EXTRACTED TEXT
Begin

On 2021-11-04 2:46 a.m., Chaitanya Kulkarni wrote:
From: Chaitanya Kulkarni <k...@nvidia.com>
Hi,
One of the responsibilities of the Operating System, along with managing
resources, is to provide a unified interface to the user by creating
hardware abstractions. In the Linux Kernel storage stack that
abstraction is created by implementing the generic request operations
such as REQ_OP_READ/REQ_OP_WRITE or REQ_OP_DISCARD/REQ_OP_WRITE_ZEROES,
etc that are mapped to the specific low-level hardware protocol commands
e.g. SCSI or NVMe.
With that in mind, this RFC patch-series implements a new block layer
operation to offload the data verification on to the controller if
supported or emulate the operation if not. The main advantage is to free
up the CPU and reduce the host link traffic since, for some devices,
their internal bandwidth is higher than the host link and offloading this
operation can improve the performance of the proactive error detection
applications such as file system level scrubbing.
* Background *
-----------------------------------------------------------------------
NVMe Specification provides a controller level Verify command [1] which
is similar to the ATA Verify [2] command where the controller is
responsible for data verification without transferring the data to the
host. (Offloading LBAs verification). This is designed to proactively
discover any data corruption issues when the device is free so that
applications can protect sensitive data and take corrective action
instead of waiting for failure to occur.
The NVMe Verify command is added in order to provide low level media
scrubbing and possibly moving the data to the right place in case it has
correctable media degradation. Also, this provides a way to enhance
file-system level scrubbing/checksum verification and optinally offload
this task, which is CPU intensive, to the kernel (when emulated), over
the fabric, and to the controller (when supported).

End

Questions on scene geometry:
Begin

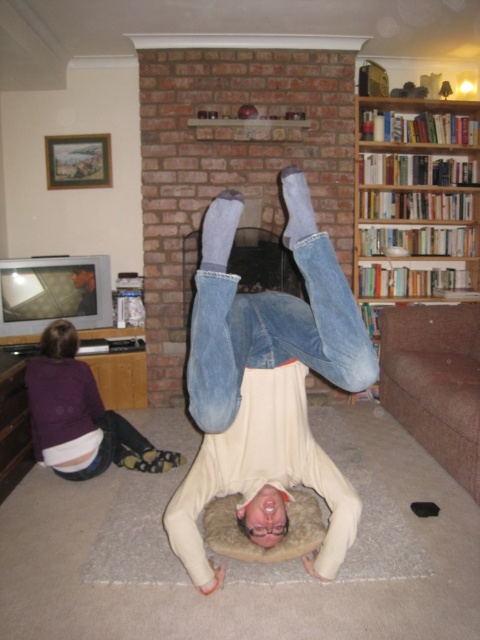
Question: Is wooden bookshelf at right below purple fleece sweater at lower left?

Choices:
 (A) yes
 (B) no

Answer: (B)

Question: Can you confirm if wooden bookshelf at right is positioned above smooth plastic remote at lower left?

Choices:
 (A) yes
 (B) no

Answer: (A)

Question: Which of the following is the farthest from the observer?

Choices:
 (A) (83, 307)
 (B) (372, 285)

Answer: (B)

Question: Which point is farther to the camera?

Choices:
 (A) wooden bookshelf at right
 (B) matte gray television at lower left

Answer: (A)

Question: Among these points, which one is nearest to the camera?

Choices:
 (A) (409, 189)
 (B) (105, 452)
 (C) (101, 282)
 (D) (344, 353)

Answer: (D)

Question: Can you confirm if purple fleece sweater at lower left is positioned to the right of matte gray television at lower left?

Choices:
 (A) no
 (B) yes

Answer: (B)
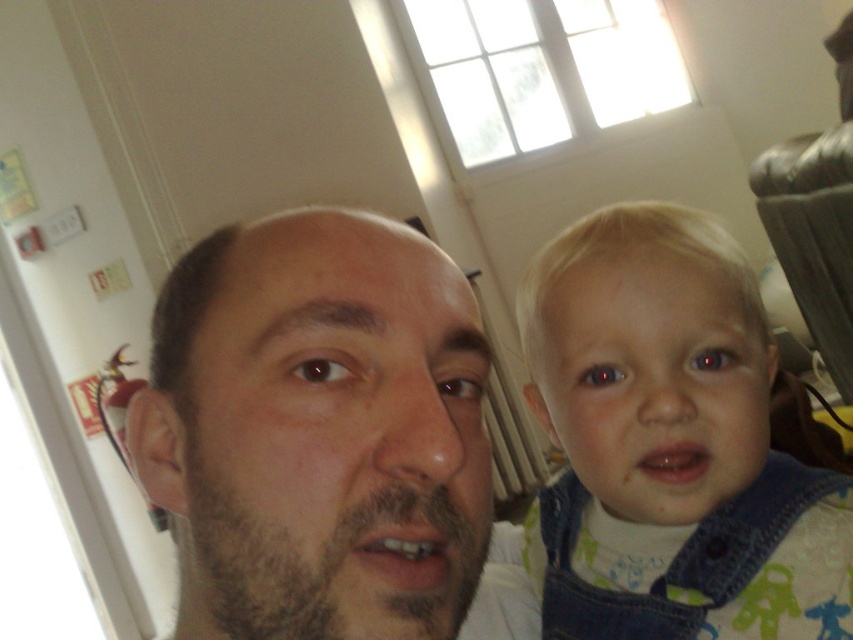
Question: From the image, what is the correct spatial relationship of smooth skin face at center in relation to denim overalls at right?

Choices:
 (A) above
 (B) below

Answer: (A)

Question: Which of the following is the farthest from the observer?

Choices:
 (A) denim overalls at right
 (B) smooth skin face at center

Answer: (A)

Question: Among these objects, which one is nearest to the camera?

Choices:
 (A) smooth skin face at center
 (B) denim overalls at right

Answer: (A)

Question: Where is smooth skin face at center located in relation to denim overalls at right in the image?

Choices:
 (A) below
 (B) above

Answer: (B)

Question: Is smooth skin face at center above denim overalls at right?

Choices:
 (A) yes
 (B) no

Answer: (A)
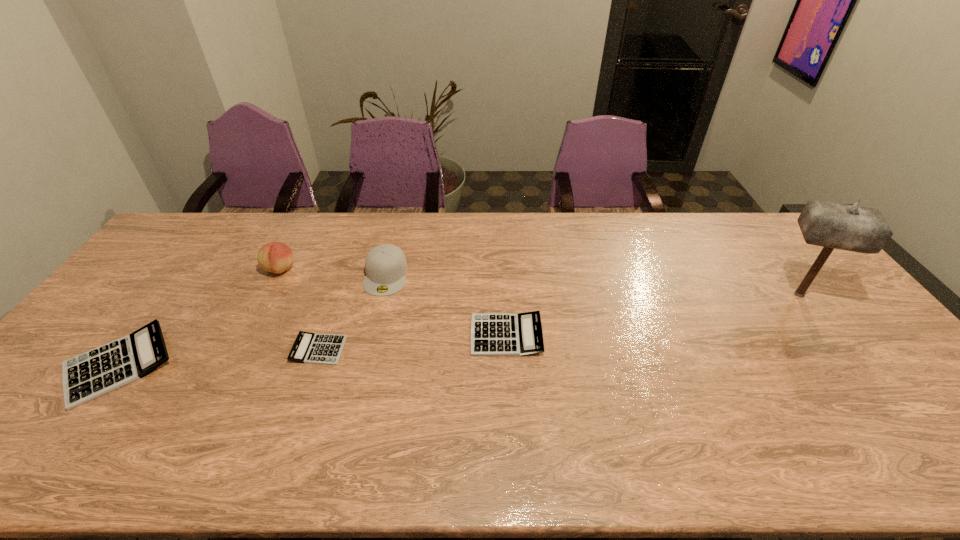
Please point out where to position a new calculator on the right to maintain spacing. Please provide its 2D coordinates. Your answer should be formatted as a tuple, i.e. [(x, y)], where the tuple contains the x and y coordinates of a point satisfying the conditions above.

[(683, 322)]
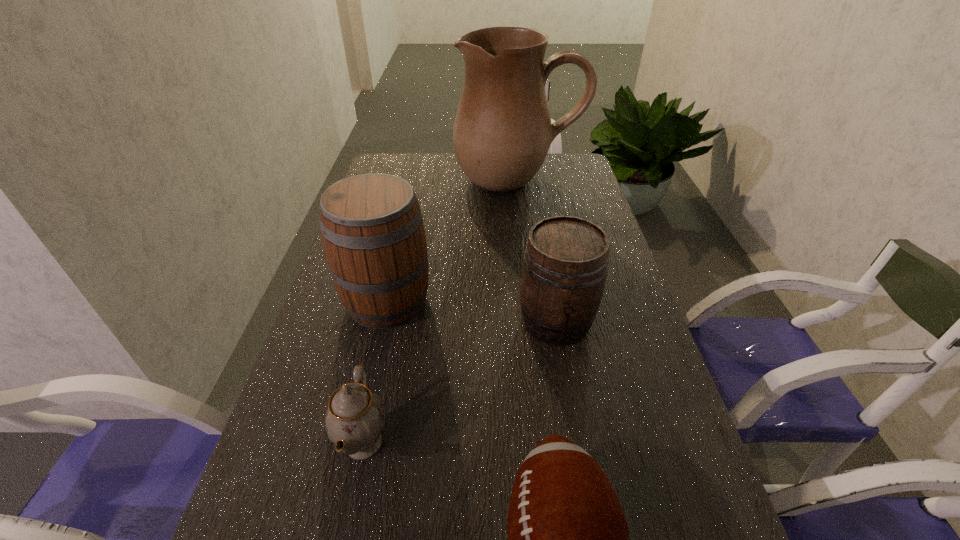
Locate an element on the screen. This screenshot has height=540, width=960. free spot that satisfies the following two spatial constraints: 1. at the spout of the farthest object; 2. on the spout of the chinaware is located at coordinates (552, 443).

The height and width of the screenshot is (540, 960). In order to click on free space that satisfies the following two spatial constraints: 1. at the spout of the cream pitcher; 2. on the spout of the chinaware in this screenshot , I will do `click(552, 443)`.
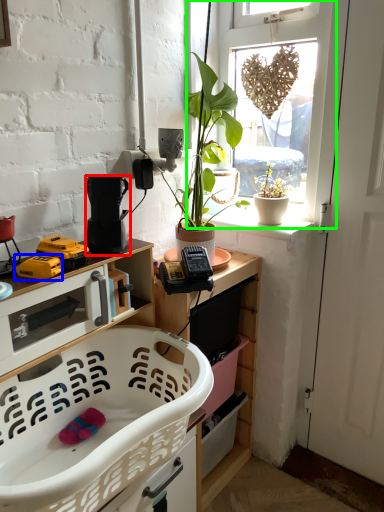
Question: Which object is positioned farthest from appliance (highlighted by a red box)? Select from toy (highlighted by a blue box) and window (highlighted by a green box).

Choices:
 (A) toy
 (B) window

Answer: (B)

End
Begin

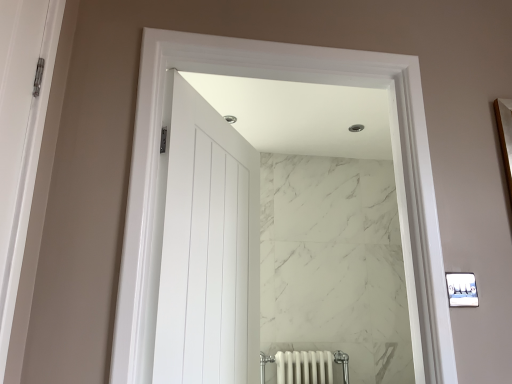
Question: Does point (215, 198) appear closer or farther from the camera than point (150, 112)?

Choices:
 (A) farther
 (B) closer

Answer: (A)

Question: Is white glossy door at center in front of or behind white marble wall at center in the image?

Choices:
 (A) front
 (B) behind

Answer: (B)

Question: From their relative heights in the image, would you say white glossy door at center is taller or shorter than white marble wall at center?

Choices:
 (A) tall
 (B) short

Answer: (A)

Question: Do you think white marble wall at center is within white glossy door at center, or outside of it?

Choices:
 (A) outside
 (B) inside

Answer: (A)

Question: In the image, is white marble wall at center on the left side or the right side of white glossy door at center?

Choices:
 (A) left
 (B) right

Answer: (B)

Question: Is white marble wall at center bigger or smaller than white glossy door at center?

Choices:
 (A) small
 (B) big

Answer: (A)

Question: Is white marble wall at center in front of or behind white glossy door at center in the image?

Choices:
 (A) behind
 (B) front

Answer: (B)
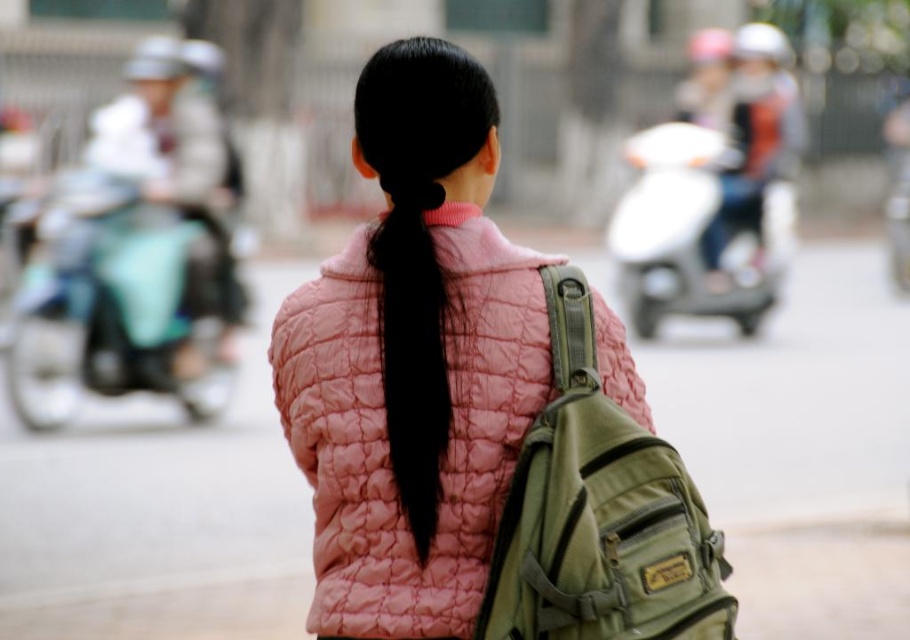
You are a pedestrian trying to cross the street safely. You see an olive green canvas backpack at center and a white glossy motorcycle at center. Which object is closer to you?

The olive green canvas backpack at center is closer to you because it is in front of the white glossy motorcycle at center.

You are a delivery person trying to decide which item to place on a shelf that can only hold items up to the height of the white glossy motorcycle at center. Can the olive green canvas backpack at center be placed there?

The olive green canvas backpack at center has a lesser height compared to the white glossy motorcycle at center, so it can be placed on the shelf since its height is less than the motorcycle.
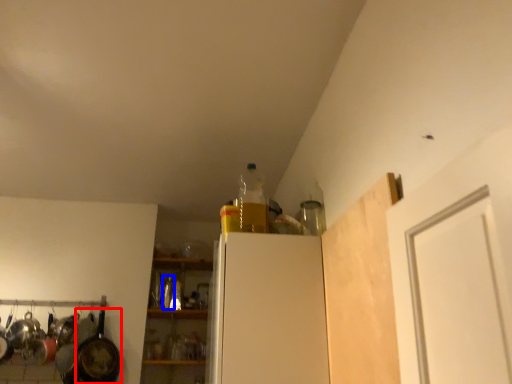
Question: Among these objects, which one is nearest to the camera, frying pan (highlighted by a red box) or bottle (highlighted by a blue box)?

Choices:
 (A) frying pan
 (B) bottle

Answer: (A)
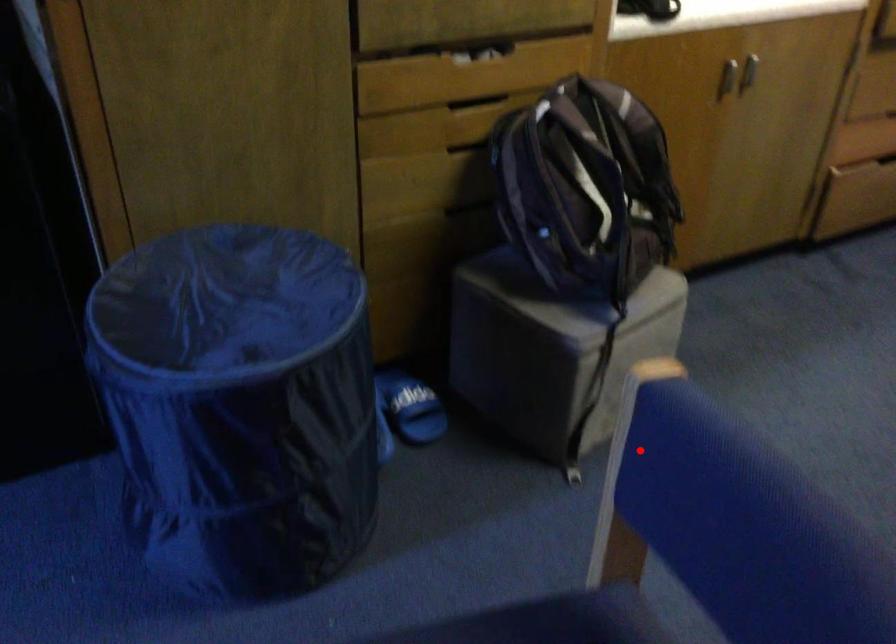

End

WRITTEN EXERCISE
Reproduce the full email about the proposed block layer verify operation word for word, from its first line to its last.

RESPONSE TO THE TASK
On 2021-11-04 2:46 a.m., Chaitanya Kulkarni wrote:
From: Chaitanya Kulkarni <k...@nvidia.com>
Hi,
One of the responsibilities of the Operating System, along with managing
resources, is to provide a unified interface to the user by creating
hardware abstractions. In the Linux Kernel storage stack that
abstraction is created by implementing the generic request operations
such as REQ_OP_READ/REQ_OP_WRITE or REQ_OP_DISCARD/REQ_OP_WRITE_ZEROES,
etc that are mapped to the specific low-level hardware protocol commands
e.g. SCSI or NVMe.
With that in mind, this RFC patch-series implements a new block layer
operation to offload the data verification on to the controller if
supported or emulate the operation if not. The main advantage is to free
up the CPU and reduce the host link traffic since, for some devices,
their internal bandwidth is higher than the host link and offloading this
operation can improve the performance of the proactive error detection
applications such as file system level scrubbing.
* Background *
-----------------------------------------------------------------------
NVMe Specification provides a controller level Verify command [1] which
is similar to the ATA Verify [2] command where the controller is
responsible for data verification without transferring the data to the
host. (Offloading LBAs verification). This is designed to proactively
discover any data corruption issues when the device is free so that
applications can protect sensitive data and take corrective action
instead of waiting for failure to occur.
The NVMe Verify command is added in order to provide low level media
scrubbing and possibly moving the data to the right place in case it has
correctable media degradation. Also, this provides a way to enhance
file-system level scrubbing/checksum verification and optinally offload
this task, which is CPU intensive, to the kernel (when emulated), over
the fabric, and to the controller (when supported).